Wrist pain caused by excessive use of the instant messaging app
“The diagnosis for the bilateral wrist pain was WhatsAppitis.” And thus was born yet another new medical condition, the child of man’s union with technology. WhatsAppitis, a condition caused by the excessive use of the popular instant messaging app, WhatsApp, characterised by a typical wrist pain, comes in the hoary tradition of device-use related injuries.
The Lancet, which created all the buzz about WhatsAppitis with an article on the condition in its March 22 edition, also pointed out that worthy predecessors were Nintenditis (use of gaming devices) and Tenosynovitis (texting with mobile phones). WhatsAppitis was detected in a 34-year-old pregnant woman, the article says, with no other injury or trauma, but with a history of rapid messaging on WhatsApp.
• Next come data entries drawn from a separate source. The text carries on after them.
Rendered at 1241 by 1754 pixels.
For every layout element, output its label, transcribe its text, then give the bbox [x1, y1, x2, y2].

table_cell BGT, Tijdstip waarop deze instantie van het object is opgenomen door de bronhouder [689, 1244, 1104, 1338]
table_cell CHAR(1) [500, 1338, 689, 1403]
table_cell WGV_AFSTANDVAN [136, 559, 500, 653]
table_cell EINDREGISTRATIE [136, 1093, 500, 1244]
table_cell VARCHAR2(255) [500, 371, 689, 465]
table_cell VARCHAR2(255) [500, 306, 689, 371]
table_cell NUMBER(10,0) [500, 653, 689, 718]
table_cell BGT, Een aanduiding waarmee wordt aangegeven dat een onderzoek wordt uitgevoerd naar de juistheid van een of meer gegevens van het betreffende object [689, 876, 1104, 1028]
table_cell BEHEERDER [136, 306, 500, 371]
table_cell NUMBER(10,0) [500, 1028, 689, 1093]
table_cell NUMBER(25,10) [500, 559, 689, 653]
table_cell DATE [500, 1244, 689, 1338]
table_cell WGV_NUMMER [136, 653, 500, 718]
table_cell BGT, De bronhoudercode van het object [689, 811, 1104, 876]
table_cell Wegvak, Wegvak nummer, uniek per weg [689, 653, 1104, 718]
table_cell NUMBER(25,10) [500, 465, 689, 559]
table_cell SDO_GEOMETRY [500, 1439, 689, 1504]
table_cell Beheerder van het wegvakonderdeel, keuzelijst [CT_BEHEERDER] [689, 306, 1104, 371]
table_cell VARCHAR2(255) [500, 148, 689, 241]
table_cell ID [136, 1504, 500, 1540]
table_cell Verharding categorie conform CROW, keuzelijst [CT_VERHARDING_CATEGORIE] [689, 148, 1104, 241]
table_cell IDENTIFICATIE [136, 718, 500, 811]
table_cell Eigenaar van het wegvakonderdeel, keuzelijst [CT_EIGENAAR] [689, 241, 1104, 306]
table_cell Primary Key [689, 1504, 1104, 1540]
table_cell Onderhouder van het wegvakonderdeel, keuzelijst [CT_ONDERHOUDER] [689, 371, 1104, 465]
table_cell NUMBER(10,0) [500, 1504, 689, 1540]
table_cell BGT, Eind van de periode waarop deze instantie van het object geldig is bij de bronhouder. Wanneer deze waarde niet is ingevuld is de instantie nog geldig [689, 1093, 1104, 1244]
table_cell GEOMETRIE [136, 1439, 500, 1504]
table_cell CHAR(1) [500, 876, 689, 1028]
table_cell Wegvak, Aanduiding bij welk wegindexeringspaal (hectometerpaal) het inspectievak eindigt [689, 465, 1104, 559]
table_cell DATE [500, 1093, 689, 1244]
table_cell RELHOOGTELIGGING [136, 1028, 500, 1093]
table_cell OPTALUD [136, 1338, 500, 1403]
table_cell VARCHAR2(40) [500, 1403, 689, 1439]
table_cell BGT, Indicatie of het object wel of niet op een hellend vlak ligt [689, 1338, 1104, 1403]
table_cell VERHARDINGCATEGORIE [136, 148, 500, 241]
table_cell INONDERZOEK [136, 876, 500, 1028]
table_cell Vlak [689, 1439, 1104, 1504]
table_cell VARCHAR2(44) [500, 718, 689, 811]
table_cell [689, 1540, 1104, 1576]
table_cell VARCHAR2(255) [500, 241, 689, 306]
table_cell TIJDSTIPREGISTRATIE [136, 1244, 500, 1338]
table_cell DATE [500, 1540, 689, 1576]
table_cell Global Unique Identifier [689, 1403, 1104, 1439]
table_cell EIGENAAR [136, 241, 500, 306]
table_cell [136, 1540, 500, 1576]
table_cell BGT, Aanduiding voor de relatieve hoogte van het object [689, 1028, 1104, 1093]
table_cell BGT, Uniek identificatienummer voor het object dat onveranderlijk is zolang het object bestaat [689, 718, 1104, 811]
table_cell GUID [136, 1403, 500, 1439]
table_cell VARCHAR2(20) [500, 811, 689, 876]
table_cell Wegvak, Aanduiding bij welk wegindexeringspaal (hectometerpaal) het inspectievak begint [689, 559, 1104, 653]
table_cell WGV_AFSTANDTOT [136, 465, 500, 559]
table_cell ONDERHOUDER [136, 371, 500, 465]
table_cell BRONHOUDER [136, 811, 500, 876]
While the term “WhatsAppitis” might seem to take the edge off a pretty serious injury, the pain it causes is neither imaginary not funny for the patient. It is real. “It is the way you use the touch screen, with your palm facing the device on either side and the thumbs flying at the screen that causes the problem,” says Prithvi Mohandas, Joint Managing Director, MIOT hospitals, and orthopaedic surgeon. “We’ve seen a lot of people with this kind of pain. We have also seen many from the IT sector, with injuries to the ulnar ligament, because of the way they use devices at work.”
“WhatsAppitis falls in the category of Repetitive Stress Injury. RSI has been occurring for a long while and, as indicated by the name, repetitive use of devices,” explains George Thomas, former editor, Indian Journal of Medical Ethics, and senior orthopaedic surgeon. “Essentially, RSI depends on the tool you use: earlier we found injuries with use of power tools, and now, as we change, it’s the mouse, keypad, mobile, tablet,” he explains.
Dr. Thomas says he has many patients with RSI. “There was one patient who used to keep quarrelling with his wife because he was on the phone for too long. The more devices he acquired, the more bitter their quarrels got.”
The doctor’s prescription is to reduce the stress that causes the injury. “We have to live with what we have, it would be ridiculous to completely stop. But it is possible to reduce the usage,” he adds.
The patient described in The Lancet was clearly a severe case: she was advised “complete abstinence from using the phone to send messages.” Guess what? She did not follow it. It was New Year, and what’s the best way to exchange wishes on New Year’s Eve?